Saren sendiri menuliskan keinginannya untuk menjadi pemimpin HR yang menggunakan data dalam esai untuk memperoleh beasiswa LPDP. Esai itu dituliskan sesuai dengan program studi yang hendak dipilihnya di NUS Business School, yang dikenal banyak menggunakan data dan analitik.
Bertahan dengan beasiswa
Program beasiswa yang diberikan kepada Saren merupakan hasil kolaborasi antara LPDP dan NUS Business School. Dalam program itu, NUS Business School menanggung biaya perkuliahan selama satu tahun dan LPDP menanggung biaya kebutuhan hidup selama menjalani masa pendidikan.
"Sebenernya bundling ini, biaya hidup kita dari LPDP, biaya sekolah NUS yang memberikan beasiswa," kata Saren, yang sempat bekerja di perusahaan asal Cina setelah lulus sarjana.
Untuk biaya pendidikan, Saren mendapatkan beasiswa penuh sebesar hampir 8.000 dolar Singapura. Angka itu dinilai telah menanggung seluruh pembiayaan kuliah program studi MSc in Human Capital Management and Analytics di NUS Business School.
Sementara untuk biaya hidup, Saren mendapatkan jatah senilai 2.300 dolar Singapura setiap bulannya. Angka itu dinilai cukup untuk memenuhi kebutuhan hidupnya selama di Singapura, mulai dari tempat tinggal, makan, hingga biaya sosial.
Saren sendiri mengaku harus merogoh kocek sebesar 1.200 dolar Singapura untuk biaya sewa tempat tinggal satu bulan selama kuliah di Negeri Singa itu. Tempat tinggal itu bukan merupakan tempat tingga yang standar, yaitu kamar dengan luasan sekitar 3x4 meter. Lokasinya pun tidak terlalu dekat dengan kampus, melainkan sekitar 20 menit waktu tempuh.

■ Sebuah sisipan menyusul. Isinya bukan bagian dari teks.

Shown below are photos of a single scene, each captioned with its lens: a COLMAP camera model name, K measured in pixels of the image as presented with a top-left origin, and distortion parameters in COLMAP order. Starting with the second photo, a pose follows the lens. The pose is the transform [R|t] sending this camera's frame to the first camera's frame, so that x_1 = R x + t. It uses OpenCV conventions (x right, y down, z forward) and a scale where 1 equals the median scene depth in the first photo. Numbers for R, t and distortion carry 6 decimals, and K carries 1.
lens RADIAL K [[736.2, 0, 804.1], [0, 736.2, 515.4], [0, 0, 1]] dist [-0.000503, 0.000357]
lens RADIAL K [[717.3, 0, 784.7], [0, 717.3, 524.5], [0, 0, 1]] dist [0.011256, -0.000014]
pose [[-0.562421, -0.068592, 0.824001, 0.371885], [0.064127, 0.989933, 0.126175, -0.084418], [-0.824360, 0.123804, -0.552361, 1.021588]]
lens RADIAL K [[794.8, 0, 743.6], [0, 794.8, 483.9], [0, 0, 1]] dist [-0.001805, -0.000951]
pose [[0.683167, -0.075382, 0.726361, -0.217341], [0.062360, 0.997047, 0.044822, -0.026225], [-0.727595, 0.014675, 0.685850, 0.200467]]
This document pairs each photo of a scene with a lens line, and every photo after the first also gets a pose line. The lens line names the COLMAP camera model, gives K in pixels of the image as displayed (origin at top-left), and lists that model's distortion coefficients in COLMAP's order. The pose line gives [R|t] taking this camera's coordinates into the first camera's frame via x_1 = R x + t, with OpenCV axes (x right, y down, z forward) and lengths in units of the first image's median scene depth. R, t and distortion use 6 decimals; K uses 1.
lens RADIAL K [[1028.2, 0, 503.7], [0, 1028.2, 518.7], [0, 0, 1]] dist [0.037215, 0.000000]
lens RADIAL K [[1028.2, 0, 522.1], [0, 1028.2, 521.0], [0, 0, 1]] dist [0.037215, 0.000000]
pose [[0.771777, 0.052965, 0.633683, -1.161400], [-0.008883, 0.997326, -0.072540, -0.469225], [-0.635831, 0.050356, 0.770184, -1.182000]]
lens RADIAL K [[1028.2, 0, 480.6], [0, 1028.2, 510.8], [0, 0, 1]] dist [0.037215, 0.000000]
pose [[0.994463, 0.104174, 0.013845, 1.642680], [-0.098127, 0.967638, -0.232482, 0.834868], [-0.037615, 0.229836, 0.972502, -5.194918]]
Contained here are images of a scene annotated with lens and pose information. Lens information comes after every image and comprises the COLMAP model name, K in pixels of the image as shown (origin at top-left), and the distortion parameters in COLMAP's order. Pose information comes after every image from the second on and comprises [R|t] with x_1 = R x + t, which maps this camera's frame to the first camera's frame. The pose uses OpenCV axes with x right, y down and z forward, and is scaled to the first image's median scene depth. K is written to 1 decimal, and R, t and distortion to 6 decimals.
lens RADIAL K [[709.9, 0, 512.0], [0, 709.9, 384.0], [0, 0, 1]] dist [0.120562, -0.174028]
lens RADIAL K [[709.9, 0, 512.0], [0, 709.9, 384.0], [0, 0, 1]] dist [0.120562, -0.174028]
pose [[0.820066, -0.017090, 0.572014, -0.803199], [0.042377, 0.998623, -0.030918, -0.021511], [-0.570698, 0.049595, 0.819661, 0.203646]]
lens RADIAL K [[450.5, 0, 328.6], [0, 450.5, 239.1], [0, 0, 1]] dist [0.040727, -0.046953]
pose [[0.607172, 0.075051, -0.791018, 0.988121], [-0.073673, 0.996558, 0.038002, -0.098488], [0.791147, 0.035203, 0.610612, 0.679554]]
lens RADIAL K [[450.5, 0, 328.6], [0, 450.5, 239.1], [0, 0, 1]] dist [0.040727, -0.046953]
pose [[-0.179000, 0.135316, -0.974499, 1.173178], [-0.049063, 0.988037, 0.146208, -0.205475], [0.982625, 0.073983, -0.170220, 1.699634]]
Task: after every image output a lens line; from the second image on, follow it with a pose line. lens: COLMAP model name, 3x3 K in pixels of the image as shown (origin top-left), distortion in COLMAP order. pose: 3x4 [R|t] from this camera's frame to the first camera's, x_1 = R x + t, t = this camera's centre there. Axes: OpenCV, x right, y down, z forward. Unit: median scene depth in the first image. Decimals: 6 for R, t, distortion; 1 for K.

Karena itu, ia pun harus harus menyiapkan biaya transportasi selama kuliah di NUS Business School. Menurut dia, setidaknya biaya transportasi yang dibutuhkan dalam satu bulan adalah 100 dolar Singapura.
Sementara untuk kebutuhan makan, Saren mau tidak mau harus membelinya di luar. Pasalnya, rata-rata kamar sewa di Singapura tidak memperbolehkan penghuni untuk memasak di dalamnya.
Meski begitu, Saren menilai, biaya untuk kebutuhan makan masih tercukupi oleh uang saku yang diberikan LPDP. Asalkan, makannya hanya dari kantin kampus. Ia mencontohkan, biaya untuk sekali makan di kantin biasanya sekitar 6 dolar Singapura, dengan lauk ayam dan nasi.
"Kantin itu menurut saya udah makanan paling murah di Singapura, tapi kalau makan di luar itu lebih mahal, apalagi kalau makan di restoran terus. Kalau untuk makan sebulan kurang lebih sekitar 600," kata dia.
Sementara sisanya, akan digunakan sebagai biaya sosial selama melanjutkan studi di Singapura. Setidaknya, biaya sosial yang dialokasikannya dalam sebulan berkisar 200 dolar Singapura. "(Harus hemat) dengan budget LPDP gitu ya," ujar dia.